[Start of section]

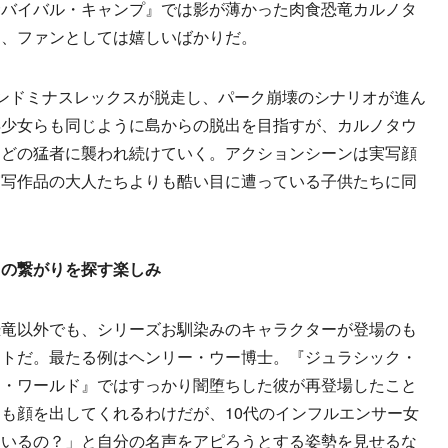
サバイバル・キャンプ』では影が薄かった肉食恐竜カルノタ
て、ファンとしては嬉しいばかりだ。
ンドミナスレックスが脱走し、パーク崩壊のシナリオが進ん
年少女らも同じように島からの脱出を目指すが、カルノタウ
などの猛者に襲われ続けていく。アクションシーンは実写顔
実写作品の大人たちよりも酷い目に遭っている子供たちに同
との繋がりを探す楽しみ
竜以外でも、シリーズお馴染みのキャラクターが登場のも
ントだ。最たる例はヘンリー・ウー博士。『ジュラシック・
ク・ワールド』ではすっかり闇堕ちした彼が再登場したこと
も顔を出してくれるわけだが、10代のインフルエンサー女
ているの？」と自分の名声をアピろうとする姿勢を見せるな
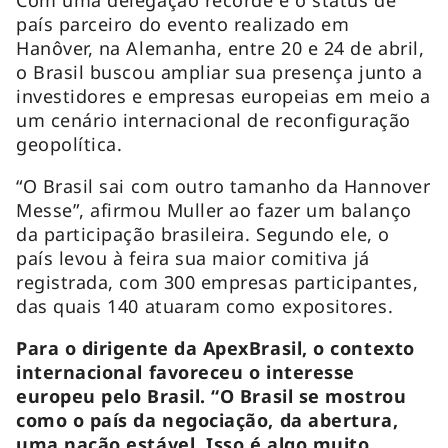
país parceiro do evento realizado em
Hanôver, na Alemanha, entre 20 e 24 de abril,
o Brasil buscou ampliar sua presença junto a
investidores e empresas europeias em meio a
um cenário internacional de reconfiguração
geopolítica.
“O Brasil sai com outro tamanho da Hannover
Messe”, afirmou Muller ao fazer um balanço
da participação brasileira. Segundo ele, o
país levou à feira sua maior comitiva já
registrada, com 300 empresas participantes,
das quais 140 atuaram como expositores.
Para o dirigente da ApexBrasil, o contexto
internacional favoreceu o interesse
europeu pelo Brasil. “O Brasil se mostrou
como o país da negociação, da abertura,
uma nação estável. Isso é algo muito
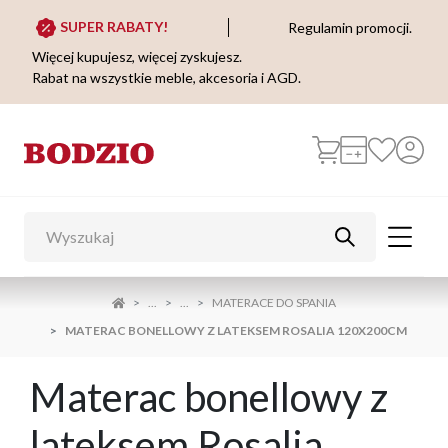
SUPER RABATY!
Regulamin promocji.
Więcej kupujesz, więcej zyskujesz.
Rabat na wszystkie meble, akcesoria i AGD.
...
...
MATERACE DO SPANIA
MATERAC BONELLOWY Z LATEKSEM ROSALIA 120X200CM
Materac bonellowy z
lateksem Rosalia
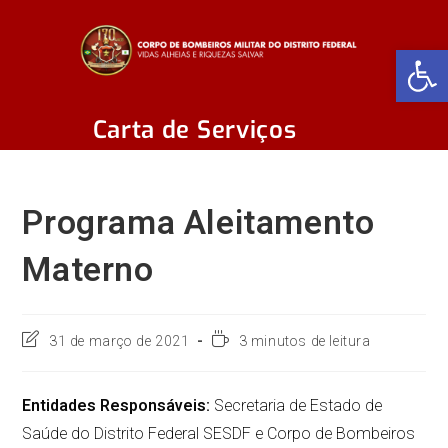
Abr
Carta de Serviços
Programa Aleitamento
Materno
31 de março de 2021
3 minutos de leitura
Entidades Responsáveis:
Secretaria de Estado de
Saúde do Distrito Federal SESDF e Corpo de Bombeiros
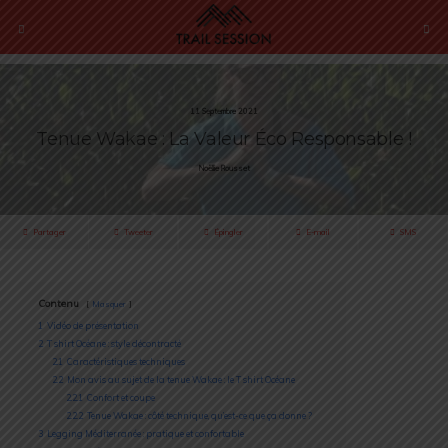
11 Septembre 2021
Tenue Wakae : La Valeur Éco Responsable !
Noëllie Rousset
Partager
Tweeter
Épingler
E-mail
SMS
Contenu
Masquer
1
Vidéo de présentation
2
T shirt Océane : style décontracté
2.1
Caractéristiques techniques
2.2
Mon avis au sujet de la tenue Wakae : le T shirt Océane
2.2.1
Confort et coupe
2.2.2
Tenue Wakae : côté technique, qu’est-ce que ça donne ?
3
Legging Méditerranée : pratique et confortable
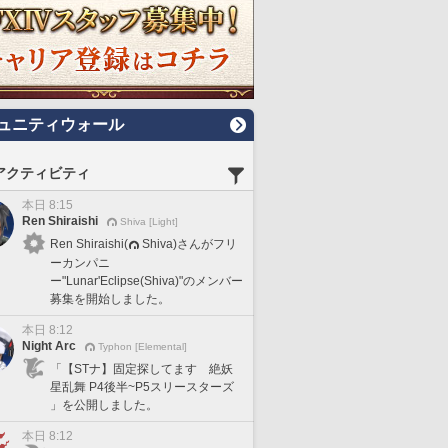
ュニティウォール
アクティビティ
本日 8:15
Ren Shiraishi
Shiva [Light]
Ren Shiraishi(
Shiva)さんがフリ
ーカンパニ
ー"Lunar'Eclipse(Shiva)"のメンバー
募集を開始しました。
本日 8:12
Night Arc
Typhon [Elemental]
「【STナ】固定探してます 絶妖
星乱舞 P4後半~P5スリースターズ
」を公開しました。
本日 8:12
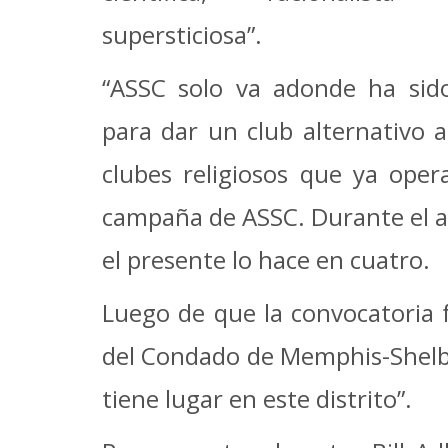
supersticiosa”.
“ASSC solo va adonde ha sido
para dar un club alternativo a
clubes religiosos que ya oper
campaña de ASSC. Durante el a
el presente lo hace en cuatro.
Luego de que la convocatoria f
del Condado de Memphis-Shelby 
tiene lugar en este distrito”.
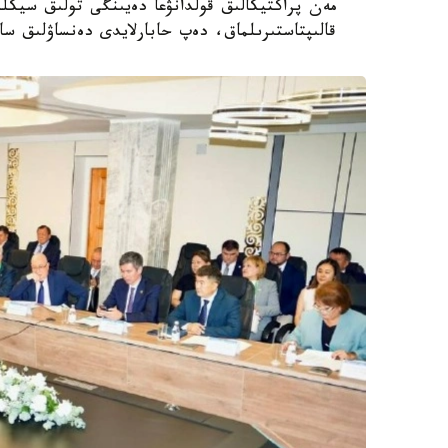
مەن پراكتيكالىق قولدانۋعا دەيىنگى تولىق سيكلد
قالىپتاستىرىلماق، دەپ حابارلايدى دەنساۋلىق سا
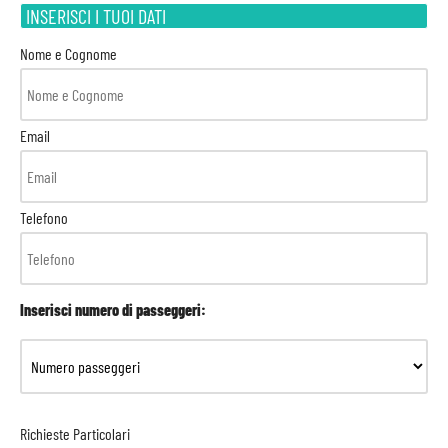
INSERISCI I TUOI DATI
Nome e Cognome
Email
Telefono
Inserisci numero di passeggeri:
Richieste Particolari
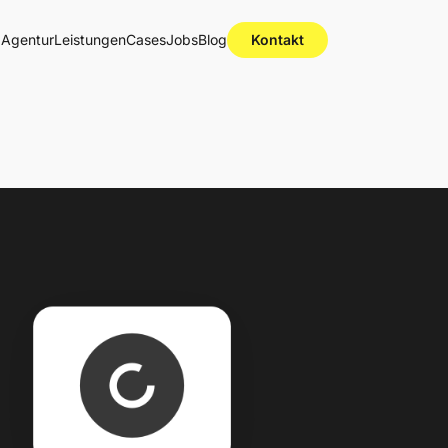
Agentur
Leistungen
Cases
Jobs
Blog
Kontakt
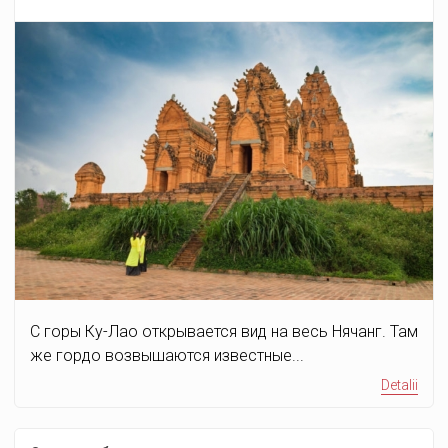
С горы Ку-Лао открывается вид на весь Нячанг. Там
же гордо возвышаются известные...
Detalii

[End of section]

**The task:** Set down, word for word, only the lines running from the line with "Mon avis au" through the final line of the entries above, omitting all pictures.

**Written solution:**
Mon avis au sujet de la tenue Wakae : le T shirt Océane
2.2.1
Confort et coupe
2.2.2
Tenue Wakae : côté technique, qu’est-ce que ça donne ?
3
Legging Méditerranée : pratique et confortable
ュニティウォール
アクティビティ
本日 8:15
Ren Shiraishi
Shiva [Light]
Ren Shiraishi(
Shiva)さんがフリ
ーカンパニ
ー"Lunar'Eclipse(Shiva)"のメンバー
募集を開始しました。
本日 8:12
Night Arc
Typhon [Elemental]
「【STナ】固定探してます 絶妖
星乱舞 P4後半~P5スリースターズ
」を公開しました。
本日 8:12
supersticiosa”.
“ASSC solo va adonde ha sido
para dar un club alternativo a
clubes religiosos que ya oper
campaña de ASSC. Durante el a
el presente lo hace en cuatro.
Luego de que la convocatoria f
del Condado de Memphis-Shelby 
tiene lugar en este distrito”.
مەن پراكتيكالىق قولدانۋعا دەيىنگى تولىق سيكلد
قالىپتاستىرىلماق، دەپ حابارلايدى دەنساۋلىق سا
INSERISCI I TUOI DATI
Nome e Cognome
Email
Telefono
Inserisci numero di passeggeri:
Richieste Particolari
Agentur
Leistungen
Cases
Jobs
Blog
Kontakt
С горы Ку-Лао открывается вид на весь Нячанг. Там
же гордо возвышаются известные...
Detalii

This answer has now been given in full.